* [Exercise objective]
Your answer must be an exact copy of the entries below, with every picture removed.

Items from a dataset
╭──

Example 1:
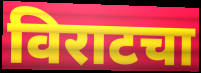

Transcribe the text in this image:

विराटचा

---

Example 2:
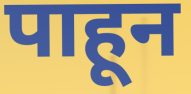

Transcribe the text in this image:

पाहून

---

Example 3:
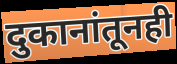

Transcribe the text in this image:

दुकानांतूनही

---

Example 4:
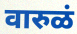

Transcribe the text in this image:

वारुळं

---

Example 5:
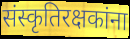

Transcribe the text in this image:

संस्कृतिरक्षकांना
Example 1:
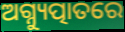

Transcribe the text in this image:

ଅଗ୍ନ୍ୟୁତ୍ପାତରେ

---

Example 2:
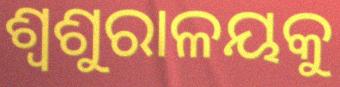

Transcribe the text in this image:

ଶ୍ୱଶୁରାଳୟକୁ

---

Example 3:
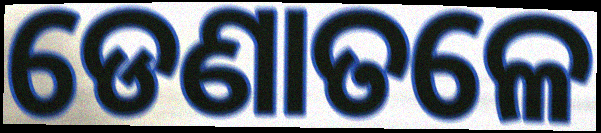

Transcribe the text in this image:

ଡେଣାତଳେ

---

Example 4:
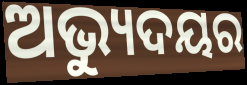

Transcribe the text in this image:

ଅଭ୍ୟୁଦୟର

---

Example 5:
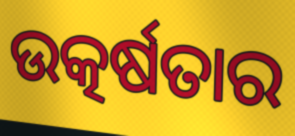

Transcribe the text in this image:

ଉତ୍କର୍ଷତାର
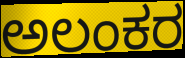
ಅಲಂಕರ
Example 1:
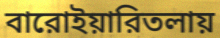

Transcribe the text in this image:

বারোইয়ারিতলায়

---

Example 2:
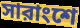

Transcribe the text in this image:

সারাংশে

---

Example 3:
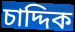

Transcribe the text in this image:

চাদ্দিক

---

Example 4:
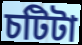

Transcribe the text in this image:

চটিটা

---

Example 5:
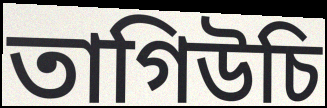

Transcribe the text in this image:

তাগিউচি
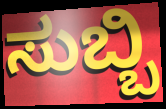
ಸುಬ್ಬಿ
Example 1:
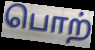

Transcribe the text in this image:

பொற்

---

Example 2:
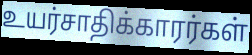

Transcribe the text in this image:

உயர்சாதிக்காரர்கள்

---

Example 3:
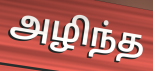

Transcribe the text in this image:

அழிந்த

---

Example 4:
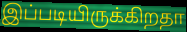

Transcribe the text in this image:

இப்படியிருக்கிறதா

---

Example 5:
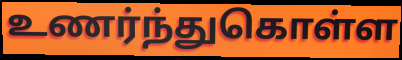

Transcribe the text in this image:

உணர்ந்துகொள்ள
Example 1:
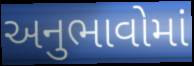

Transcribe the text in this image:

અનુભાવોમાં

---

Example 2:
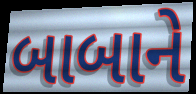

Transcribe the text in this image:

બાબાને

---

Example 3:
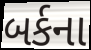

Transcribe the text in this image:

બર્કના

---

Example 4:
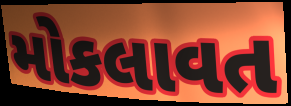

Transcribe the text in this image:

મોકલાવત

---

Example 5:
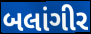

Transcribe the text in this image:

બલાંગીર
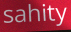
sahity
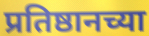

╰──

* [Written answer]
Example 1:

Transcribe the text in this image:

विराटचा

---

Example 2:

Transcribe the text in this image:

पाहून

---

Example 3:

Transcribe the text in this image:

दुकानांतूनही

---

Example 4:

Transcribe the text in this image:

वारुळं

---

Example 5:

Transcribe the text in this image:

संस्कृतिरक्षकांना
Example 1:

Transcribe the text in this image:

ଅଗ୍ନ୍ୟୁତ୍ପାତରେ

---

Example 2:

Transcribe the text in this image:

ଶ୍ୱଶୁରାଳୟକୁ

---

Example 3:

Transcribe the text in this image:

ଡେଣାତଳେ

---

Example 4:

Transcribe the text in this image:

ଅଭ୍ୟୁଦୟର

---

Example 5:

Transcribe the text in this image:

ଉତ୍କର୍ଷତାର
ಅಲಂಕರ
Example 1:

Transcribe the text in this image:

বারোইয়ারিতলায়

---

Example 2:

Transcribe the text in this image:

সারাংশে

---

Example 3:

Transcribe the text in this image:

চাদ্দিক

---

Example 4:

Transcribe the text in this image:

চটিটা

---

Example 5:

Transcribe the text in this image:

তাগিউচি
ಸುಬ್ಬಿ
Example 1:

Transcribe the text in this image:

பொற்

---

Example 2:

Transcribe the text in this image:

உயர்சாதிக்காரர்கள்

---

Example 3:

Transcribe the text in this image:

அழிந்த

---

Example 4:

Transcribe the text in this image:

இப்படியிருக்கிறதா

---

Example 5:

Transcribe the text in this image:

உணர்ந்துகொள்ள
Example 1:

Transcribe the text in this image:

અનુભાવોમાં

---

Example 2:

Transcribe the text in this image:

બાબાને

---

Example 3:

Transcribe the text in this image:

બર્કના

---

Example 4:

Transcribe the text in this image:

મોકલાવત

---

Example 5:

Transcribe the text in this image:

બલાંગીર
sahity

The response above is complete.